Kalimat terakhir sang ustad masih terus terngiang, “Islam terlalu indah untuk tidak diperjuangkan”. Pertemuan itupun diakhiri dengan doa yang menyejukan, doa yang menyatukan hati-hati kami yang hadir. Semoga kami dikumpulkan lagi dalam kondisi lebih baik, dalam janah nan indah yang Allah janjikan untuk mereka para pejuang dakwah.

Mencoba Istiqomah
Istiqomah tidak hanya sampai hari ini, tidak esok, sebulan lagi atau satu tahun lagi tetapi sampai akhir hayat ini. Itu yang aku coba, meraih sesuatu mungkin sulit, tetapi mempertahankan sesuatu itu bukan perkara gampang. Banyak godaan dan cobaan menyertai komitmenku untuk menerapkan ajaran islam. Salah satunya tentang hubungan dengan lawan jenis. Aku yang dulu tidak tahu bagaimana ajaran islam mengatur hubungan dengan lawan jenis, menganggap hal yang biasa saat bersentuhan kulit dengan lawan jenis kita. Tetapi setelah kutahu bahwa lebih baik ditusuk kepala seseorang dengan tombak dari pada ia menyentuh yang bukan muhrimnya, maka aku mencoba menjaga diri. Sampai tidak jarang teman-teman kuliah yang akrab denganku meledek dengan sengaja menyentuhkan kulitnya pada kulitku. Tetapi dengan beberapa penjelasan, salah satunya bentuk pengormatanku pada para wanita dengan tidak menyentuhnya dan alsan bahwa aku siapkan tubuhku untuk wanita yang halal bagiku merekapun mulai mengerti.

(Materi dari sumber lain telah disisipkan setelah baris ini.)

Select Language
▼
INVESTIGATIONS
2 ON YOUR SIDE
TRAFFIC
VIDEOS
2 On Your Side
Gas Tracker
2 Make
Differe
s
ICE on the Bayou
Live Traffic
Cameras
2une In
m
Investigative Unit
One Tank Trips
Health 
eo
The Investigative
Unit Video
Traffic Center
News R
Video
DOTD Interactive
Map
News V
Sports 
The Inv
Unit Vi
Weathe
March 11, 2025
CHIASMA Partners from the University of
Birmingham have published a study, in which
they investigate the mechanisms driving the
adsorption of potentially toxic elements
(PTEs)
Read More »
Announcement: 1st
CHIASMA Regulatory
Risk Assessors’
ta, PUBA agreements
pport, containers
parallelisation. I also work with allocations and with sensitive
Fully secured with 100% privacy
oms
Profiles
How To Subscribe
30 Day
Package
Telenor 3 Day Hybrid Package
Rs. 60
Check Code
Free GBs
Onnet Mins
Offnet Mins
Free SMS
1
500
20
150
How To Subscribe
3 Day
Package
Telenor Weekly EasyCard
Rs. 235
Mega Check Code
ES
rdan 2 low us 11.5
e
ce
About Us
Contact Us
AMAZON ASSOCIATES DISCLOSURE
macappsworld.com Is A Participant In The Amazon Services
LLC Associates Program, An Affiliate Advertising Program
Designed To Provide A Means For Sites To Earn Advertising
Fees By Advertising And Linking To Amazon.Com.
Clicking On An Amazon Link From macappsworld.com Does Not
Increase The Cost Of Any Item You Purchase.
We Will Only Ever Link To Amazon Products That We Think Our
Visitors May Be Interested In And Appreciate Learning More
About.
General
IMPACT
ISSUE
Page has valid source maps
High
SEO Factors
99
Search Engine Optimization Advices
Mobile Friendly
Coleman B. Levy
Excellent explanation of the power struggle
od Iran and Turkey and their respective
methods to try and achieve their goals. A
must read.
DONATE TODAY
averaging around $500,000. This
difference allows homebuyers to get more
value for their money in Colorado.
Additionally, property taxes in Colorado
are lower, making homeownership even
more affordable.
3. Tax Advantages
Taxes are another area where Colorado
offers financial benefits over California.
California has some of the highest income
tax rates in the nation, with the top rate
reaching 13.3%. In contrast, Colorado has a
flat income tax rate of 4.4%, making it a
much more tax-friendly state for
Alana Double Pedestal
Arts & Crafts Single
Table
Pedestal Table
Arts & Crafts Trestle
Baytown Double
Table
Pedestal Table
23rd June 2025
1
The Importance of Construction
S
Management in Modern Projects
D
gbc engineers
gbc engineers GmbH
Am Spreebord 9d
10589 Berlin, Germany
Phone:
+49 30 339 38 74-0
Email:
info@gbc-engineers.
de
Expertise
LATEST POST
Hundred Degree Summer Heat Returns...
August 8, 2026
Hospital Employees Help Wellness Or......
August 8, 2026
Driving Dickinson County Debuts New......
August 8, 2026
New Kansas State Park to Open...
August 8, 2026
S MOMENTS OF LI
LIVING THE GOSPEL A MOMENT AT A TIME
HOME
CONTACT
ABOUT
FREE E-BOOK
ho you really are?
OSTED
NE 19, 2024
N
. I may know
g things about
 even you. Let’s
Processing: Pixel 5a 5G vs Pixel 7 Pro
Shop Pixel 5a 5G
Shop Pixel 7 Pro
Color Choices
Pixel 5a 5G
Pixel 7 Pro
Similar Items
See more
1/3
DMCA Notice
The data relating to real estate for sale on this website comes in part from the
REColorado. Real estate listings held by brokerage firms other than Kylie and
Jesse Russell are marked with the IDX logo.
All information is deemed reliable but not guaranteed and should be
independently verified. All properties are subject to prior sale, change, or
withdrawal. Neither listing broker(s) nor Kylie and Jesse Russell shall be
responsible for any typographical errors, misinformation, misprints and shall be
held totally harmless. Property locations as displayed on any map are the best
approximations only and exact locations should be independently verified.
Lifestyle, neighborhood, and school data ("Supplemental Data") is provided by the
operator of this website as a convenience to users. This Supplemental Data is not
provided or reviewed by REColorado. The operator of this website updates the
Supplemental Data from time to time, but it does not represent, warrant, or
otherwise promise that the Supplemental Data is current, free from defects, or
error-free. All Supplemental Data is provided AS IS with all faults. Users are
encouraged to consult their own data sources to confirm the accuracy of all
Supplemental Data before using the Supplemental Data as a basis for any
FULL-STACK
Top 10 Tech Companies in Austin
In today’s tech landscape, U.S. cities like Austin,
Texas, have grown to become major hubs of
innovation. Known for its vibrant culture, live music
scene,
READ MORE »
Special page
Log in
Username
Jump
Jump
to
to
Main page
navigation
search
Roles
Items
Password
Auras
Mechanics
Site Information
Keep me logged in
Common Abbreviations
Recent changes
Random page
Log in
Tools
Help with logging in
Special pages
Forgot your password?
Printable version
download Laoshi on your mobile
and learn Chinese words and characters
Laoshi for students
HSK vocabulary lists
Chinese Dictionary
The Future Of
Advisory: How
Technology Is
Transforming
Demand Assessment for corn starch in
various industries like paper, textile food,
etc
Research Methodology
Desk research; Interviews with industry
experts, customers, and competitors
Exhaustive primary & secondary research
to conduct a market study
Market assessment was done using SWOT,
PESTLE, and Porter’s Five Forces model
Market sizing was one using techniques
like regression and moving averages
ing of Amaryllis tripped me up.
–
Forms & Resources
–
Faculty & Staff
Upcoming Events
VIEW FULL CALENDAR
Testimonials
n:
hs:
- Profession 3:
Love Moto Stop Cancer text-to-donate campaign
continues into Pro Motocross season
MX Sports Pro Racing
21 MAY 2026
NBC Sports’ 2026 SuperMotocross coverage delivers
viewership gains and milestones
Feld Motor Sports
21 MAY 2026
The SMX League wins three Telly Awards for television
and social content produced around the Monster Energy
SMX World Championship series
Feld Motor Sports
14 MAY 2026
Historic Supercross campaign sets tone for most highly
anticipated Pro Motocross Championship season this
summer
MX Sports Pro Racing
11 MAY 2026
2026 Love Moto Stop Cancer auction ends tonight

Keistiqomahanku terjaga dengan rutinnya pertemuan untuk membina iman. Meski yang dulunya siang menjadi malam tetapi bila komitmen telah bersemayam maka hal itu tidak menjadi halangan. Aku ingat pesan ustadku, ‘akhi saat antum (kamu) dibilang sok alim, sebut saja mereka sok kafir’, yang diikuti suara tawa kami.

UKKI (Unit Kegiatan Kerohanian Islam) UNNES mengadakan bazar buku murah, dan aku dengan beberapa teman mampir untuk melihat dan membeli kalau ada yang bagus. Aku melihat buku cukup tebal yang pernah aku lihat, kebetulan tinggal satu dengan diskon yang lumayan maka aku putuskan untuk membelinya. Di sana tertera Salim A.Fillah, dengan gambar yang sama dengan yang dulu aku lihat  dan judul yang menggetarkan hati, SAKSIKAN BAHWA AKU SEORANG MUSLIM. Pada bagian bawah judul tertera, menjadi muslim adalah menjadi kain putih, lalu Allah mencelupnya menjadi warna ketegasan, kesejukan, keceriaan dan cinta rahmat bagi semesta alam. Aku jadi rindu pada pelangi itu, pelangi yang memancarkan celupan warna Illahi. Telah tiba saatnya, derai berkilau islam tak lagi terpisahkan dari pendar menawan seorang muslim dan Saksikan bahwa aku seorang seorang muslim.

Rasa banggaku sebagai muslim semakin meninggi setelah membaca buku tersebut. Komitmenku juga semakin kuat, untuk memperjuangkan islam, Islam Terlalu Indah Untuk Tidak Diperjuangkan.